I’m not one of those who are clamoring to get Sen. Hillary Clinton to drop out of the race for the Democratic presidential nomination. She has paid the cost to be heard, as long as she can be heard. She is a strong candidate, and, the race is still too cl

She feels empowered after winning in Texas, Ohio, and Pennsylvania. But if she doesn’t drop out, and if the race runs all the way to the convention in Denver, it could mean that rather than the voters having their say, it could come down to super delegates and party leaders having their say.

If those party leaders in those smoke-filled back rooms look at Sen. Barack Obama and Clinton and decide (against the will of the voters) that Clinton, because of her “electability,” is the best nominee, it could mark the end of the Democratic Party.

That’s because electability is now being chalked up to not being able to gain a majority of white, male votes. Pundits and super delegates are asking, “Why can’t Obama get white votes?” The better question is, “Why won’t white voters vote for Obama?” The answer to that question has nothing to do with Obama’s outreach efforts.

He started out this election process with quite a few folks who should know better, asking if he was Black enough. Now, it seems, that for a growing percentage of white voters, he is too Black. In reality, he was always too Black, because he was Black at all. Republicans are not so quietly predicting that an Obama candidacy is worth 15 percentage points in the general election, because at least that much of the electorate will never vote for a Black man.

They are not talking about his stands on the issues. They are talking about racism. The North Carolina Republican Party is airing an ad that says Obama is “too extreme” for that state, and they show scenes of Obama’s former pastor, Rev. Jeremiah Wright. That is guilt by association, and basically says any Black pastor is “too extreme.” Obama wasn’t too extreme for voters in 28 states, where he won the Democratic vote.

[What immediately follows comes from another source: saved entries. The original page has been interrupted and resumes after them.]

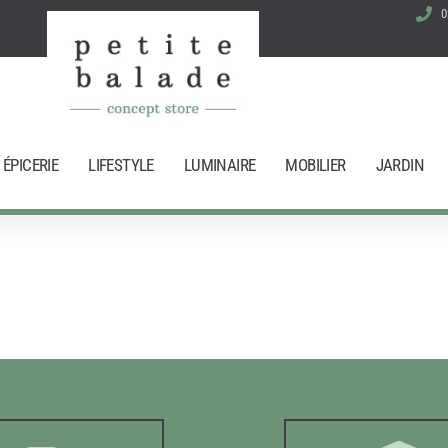
0
ÉPICERIE
LIFESTYLE
LUMINAIRE
MOBILIER
JARDIN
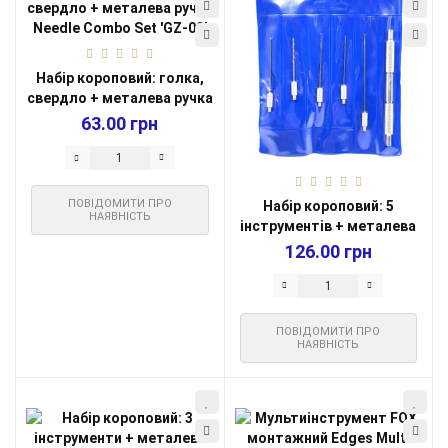
Набір короповий: голка,
свердло + металева ручка
Needle...
63.00 грн
ПОВІДОМИТИ ПРО
Набір короповий: 5
НАЯВНІСТЬ
інструментів + металева
ручка, синя ...
126.00 грн
ПОВІДОМИТИ ПРО
НАЯВНІСТЬ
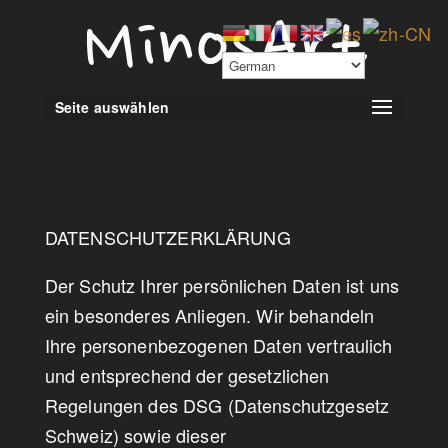
Seite auswählen
DATENSCHUTZERKLÄRUNG
Der Schutz Ihrer persönlichen Daten ist uns
ein besonderes Anliegen. Wir behandeln
Ihre personenbezogenen Daten vertraulich
und entsprechend der gesetzlichen
Regelungen des DSG (Datenschutzgesetz
Schweiz) sowie dieser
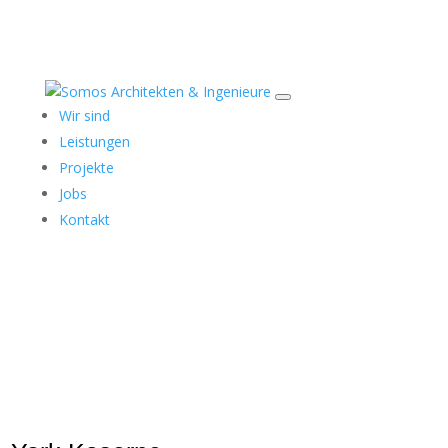
Wir sind
Leistungen
Projekte
Jobs
Kontakt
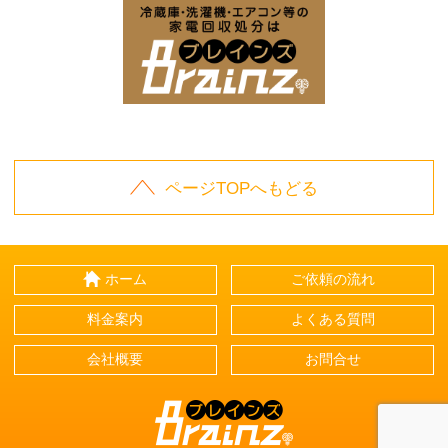
家電回収処分はBrai
ページTOPへもどる
ホーム
ご依頼の流れ
料金案内
よくある質問
会社概要
お問合せ
Brainz-ブレインズ-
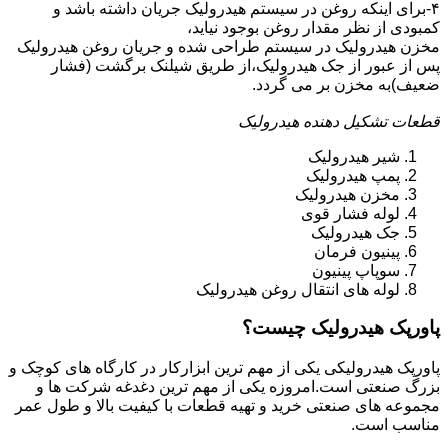
۴-برای اینکه روغن در سیستم هیدرولیک جریان داشته باشد و
کمبودی از نظر مقدار روغن بوجود نیاید،
مخزن هیدرولیک در سیستم طراحی شده و جریان روغن هیدرولیک
پس از عبور از جک هیدرولیک،از طریق شیلنک برگشت (فشار
ضعیف)به مخزن بر می گردد.
قطعات تشکیل دهنده هیدرولیک
شیر هیدرولیک
پمپ هیدرولیک
مخزن هیدرولیک
لوله فشار قوی
جک هیدرولیک
پینیون فرمان
سوپاپ پینیون
لوله های انتقال روغن هیدرولیک
پاورپک هیدرولیک چیست؟
پاورپک هیدرولیکی یکی از مهم ترین ابزارکار در کارگاه های کوچک و
بزرگ صنعتی است.امروزه یکی از مهم ترین دغدغه شرکت ها و
مجموعه های صنعتی خرید و تهیه قطعات با کیفیت بالا و طول عمر
مناسب است.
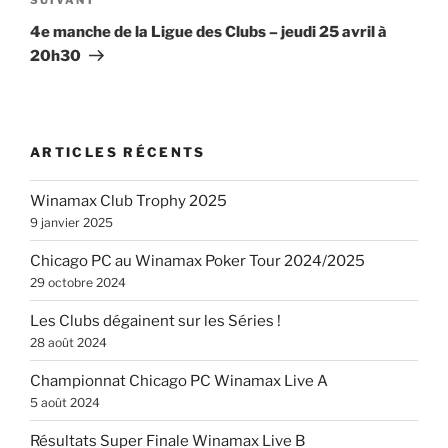
Article
suivant
4e manche de la Ligue des Clubs – jeudi 25 avril à
20h30
ARTICLES RÉCENTS
Winamax Club Trophy 2025
9 janvier 2025
Chicago PC au Winamax Poker Tour 2024/2025
29 octobre 2024
Les Clubs dégainent sur les Séries !
28 août 2024
Championnat Chicago PC Winamax Live A
5 août 2024
Résultats Super Finale Winamax Live B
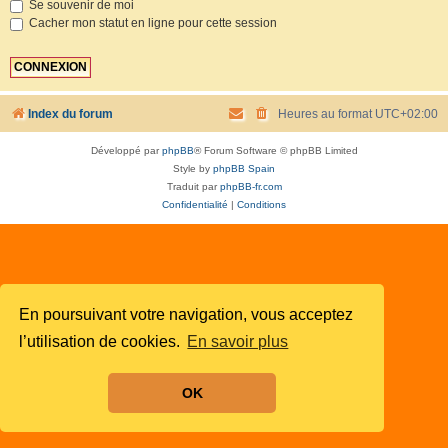
Se souvenir de moi
Cacher mon statut en ligne pour cette session
Index du forum
Heures au format
UTC+02:00
Développé par
phpBB
® Forum Software © phpBB Limited
Style by
phpBB Spain
Traduit par
phpBB-fr.com
Confidentialité
|
Conditions
En poursuivant votre navigation, vous acceptez
l’utilisation de cookies.
En savoir plus
OK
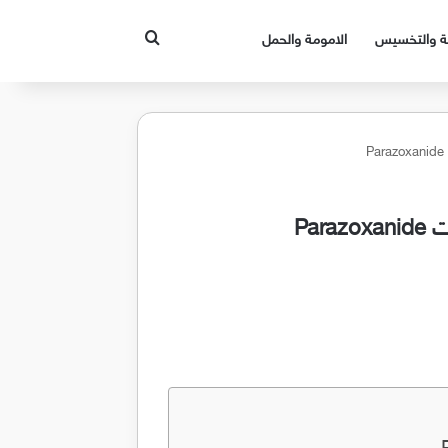
بحث عن
قة والتخسيس
الامومة والحمل
Pa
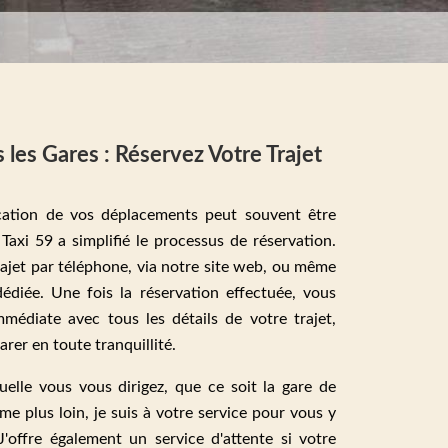
 les Gares : Réservez Votre Trajet
cation de vos déplacements peut souvent être
Taxi 59 a simplifié le processus de réservation.
ajet par téléphone, via notre site web, ou même
édiée. Une fois la réservation effectuée, vous
médiate avec tous les détails de votre trajet,
rer en toute tranquillité.
uelle vous vous dirigez, que ce soit la gare de
 plus loin, je suis à votre service pour vous y
J'offre également un service d'attente si votre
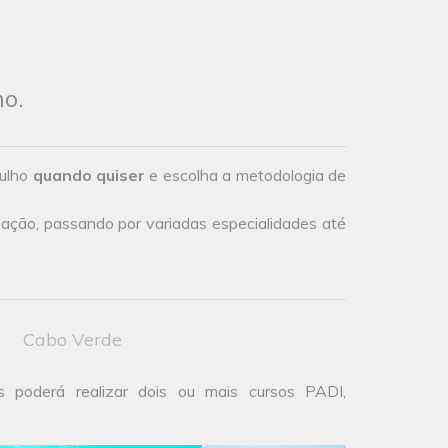
ho.
gulho
quando quiser
e escolha a metodologia de
iação, passando por variadas especialidades até
Cabo Verde
s poderá realizar dois ou mais cursos PADI,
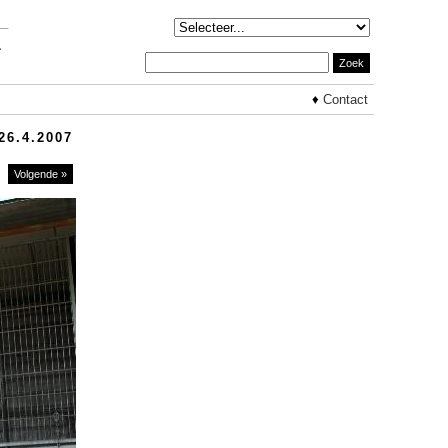
♦
Contact
26.4.2007
Volgende »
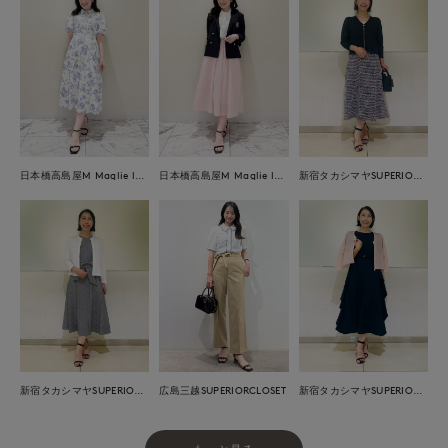
日本橋高島屋M Maglie le cassetto
日本橋高島屋M Maglie le cassetto
新宿タカシマヤSUPERIOR CLOSET
広島三越SUPERIORCLOSET
新宿タカシマヤSUPERIOR CLOSET
新宿タカシマヤSUPERIOR CLOSET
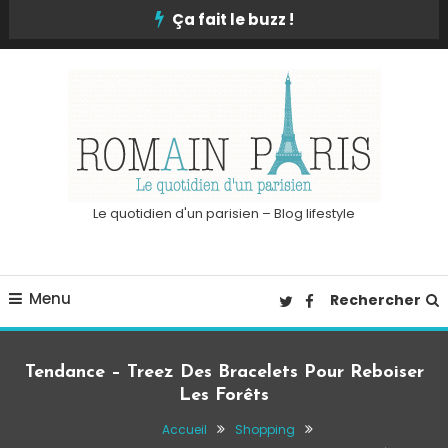
Skip
Ça fait le buzz !
To
Content
Le quotidien d'un parisien – Blog lifestyle
Menu
Rechercher
Tendance – Treez Des Bracelets Pour Reboiser
Les Forêts
Accueil
Shopping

He isn’t too extreme for those nearly 1,500 delegates, over 150 more than Clinton has won. But this is bigger than Obama, and instead is about the future of the Democratic Party. Obama has won more than 80 percent of the Black vote in just about every primary state (not bad in an election against the Clintons, who started out this election cycle with almost mythic good will from the Black community).

Those voters have followed all the rules, voted in good conscience, and have had their hopes raised. The party should not tell those new voters, who hurried to register because they finally felt that someone was listening to them, that instead, their votes meant nothing For the Democratic Party to do that would mean that it no longer exists as a party, and would mean that Black voters, and those new voters, should find a new party.

If Obama loses, millions of voters will be disenfranchised. Worse, hope will suffer a setback, and the Democratic Party will forfeit any ownership to the notion of “change.” It is not the continuing primary fight, nor the meanness of the election that is of concern.

Instead, it is the end result, the final chapter of the process. If they change the rules, and discount those primary wins, those delegates won, and the plurality of votes, then what should those voters do? Should they suck it up and, like good Democrats, throw their support behind Clinton? Probably not, because the theft would be so un-Democratic.

Do they leave the party? Only if they have somewhere to go, and the Republican Party’s vaunted Big Tent has been dismantled for the last eight years. If the Democrats are willing to throw Black voters and new voters, and young voters, and newly inspired voters, and educated voters, and Internet-savvy voters under the bus … then perhaps those voters will have to find a new vehicle to carry their electoral hopes and dreams.

Denver could mark the end of the Democratic Party, and if the party of Roosevelt and Kennedy and Clinton suborns racism, it will be just what they deserve.